There’s another factor we have to take into account. As a result of negotiating our debts with creditors from the Paris Club, we not only have to make provisions to grow and develop but we also have to honor these commitments. Here, foreign capital also plays an important hand, because among the variables that were taken into account to fix the terms of the agreement we reached, the potential role investment would have as a vital source of financing our development was analyzed.
It is also necessary to rethink foreign investment in its relationship with the Cuban private sector and local development. Our local governments need to be able to make deals with investors whose capital contribution isn’t that significant for the matters of national interest, but are of interest to the municipality in question.
On the other hand, when our small and medium sized businesses are legally recognized as such, they should be able to negotiate their own projects within a legal framework which facilitates their growth and development in certain economic areas. As the Mariel Special Development Zone (ZED) takes off, we can do a lot with those who can’t settle there but are willing to invest in other geographic and economic spaces.
It would be beneficial for Cuba to have a development area like the Mariel project, but which hasn’t escaped from being affected by our delays: from the beginning of 2015 to November 2016, 11 new users were approved, for a total of 22 ever since the ZED emerged, and as of January 2017, only eight were operating.

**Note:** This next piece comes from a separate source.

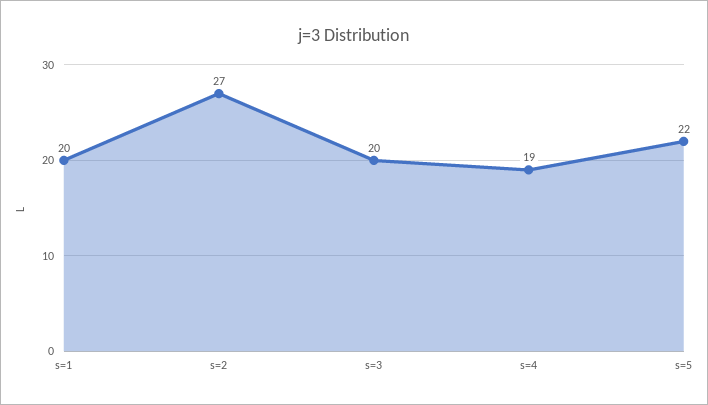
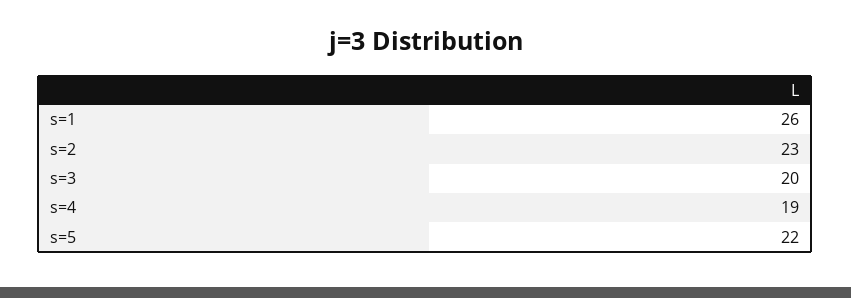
s=1: 20 -> 26
s=2: 27 -> 23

Nevertheless, these figures are nowhere near the number of companies who are interested in investing here, which in December 2015, were over 400.

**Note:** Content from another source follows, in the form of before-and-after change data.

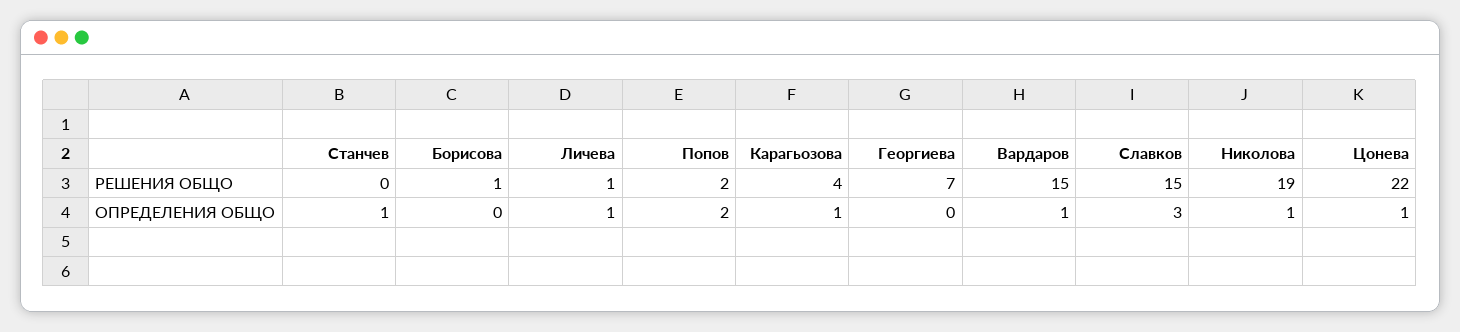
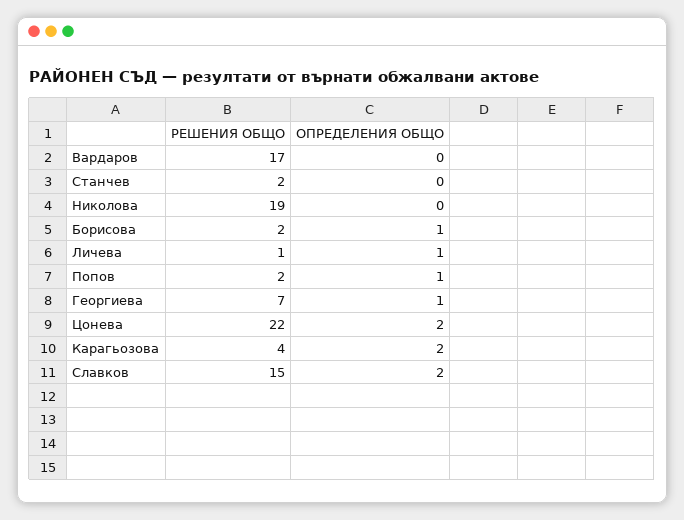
Станчев, РЕШЕНИЯ ОБЩО: 0 -> 2
Борисова, РЕШЕНИЯ ОБЩО: 1 -> 2
Вардаров, РЕШЕНИЯ ОБЩО: 15 -> 17
Станчев, ОПРЕДЕЛЕНИЯ ОБЩО: 1 -> 0
Борисова, ОПРЕДЕЛЕНИЯ ОБЩО: 0 -> 1
Попов, ОПРЕДЕЛЕНИЯ ОБЩО: 2 -> 1
Карагьозова, ОПРЕДЕЛЕНИЯ ОБЩО: 1 -> 2
Георгиева, ОПРЕДЕЛЕНИЯ ОБЩО: 0 -> 1
Вардаров, ОПРЕДЕЛЕНИЯ ОБЩО: 1 -> 0
Славков, ОПРЕДЕЛЕНИЯ ОБЩО: 3 -> 2
Николова, ОПРЕДЕЛЕНИЯ ОБЩО: 1 -> 0
Цонева, ОПРЕДЕЛЕНИЯ ОБЩО: 1 -> 2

If the rate of approving projects for the ZED is a yearly average of 11, and supposing that those who are interested remain to be so, it would take us no more, or less, than about 36 years to approve them all!

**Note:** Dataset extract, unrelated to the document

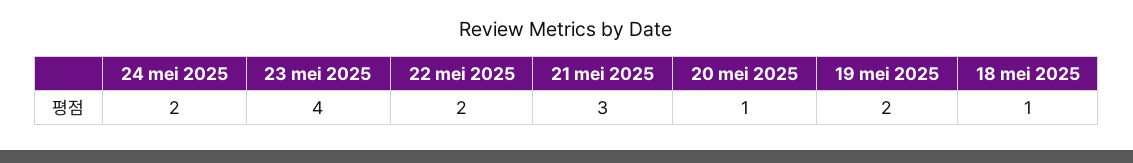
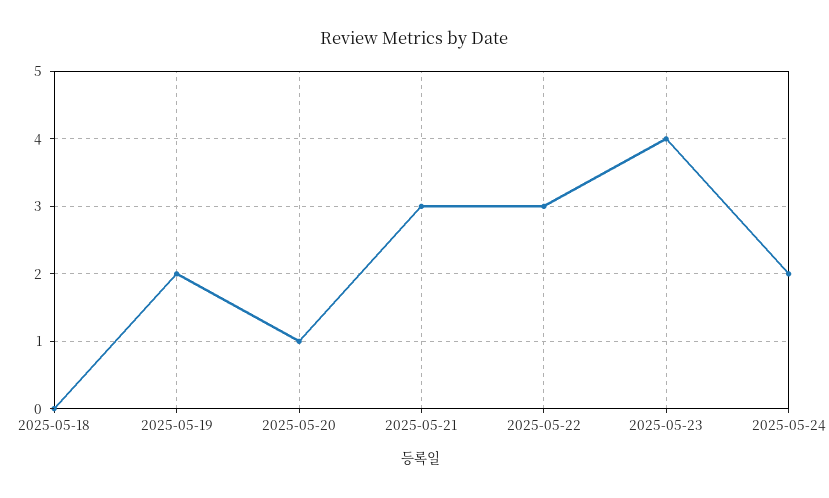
22 mei 2025: 2 -> 3
18 mei 2025: 1 -> 0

I believe that we can all agree on the fact that there is still a lot for us to do, especially because, like so many other times in the past, the law isn’t the only or definitive solution; the updated, coherent and adaptable law is just a part of it. At these “now-or-never” times for Cuba, it’s crucial that organized and efficient foreign investment is given priority, as it would be no exaggeration to say that the future of Cuba, just as we have dreamed it, depends on this.
This article raises questions which are critical to the economic future of Cuba. The Government of Cuba seeks foreign investment from capitalist countries, but expects those companies to comply with rules and regulations which run counter to good business principles.
Companies expect to be able to control their own internal operations including for example selection of staff and salaries and wages for those employees. But with communist thinking, such actions imply differences in incomes, encouragement of individuality and expectations of improved living standards wheas the Castro regime being communist is primariy concerned with retention of power and control from the cradle to the grave. The encouragement of individuality and opportunity to develop talents necessary to develop a successful commercial business is in conflict with everything that the two successive Cuban dictators believed in and have pursued.
Successful commercial businesses cannot afford to adhere to the regimes rules and regulations. If Cuba seeks investment, Cuba must change! Locking up company directors for the “corruption” of paying a penny more than the regime permits, is simply economic folly and a major disincentive.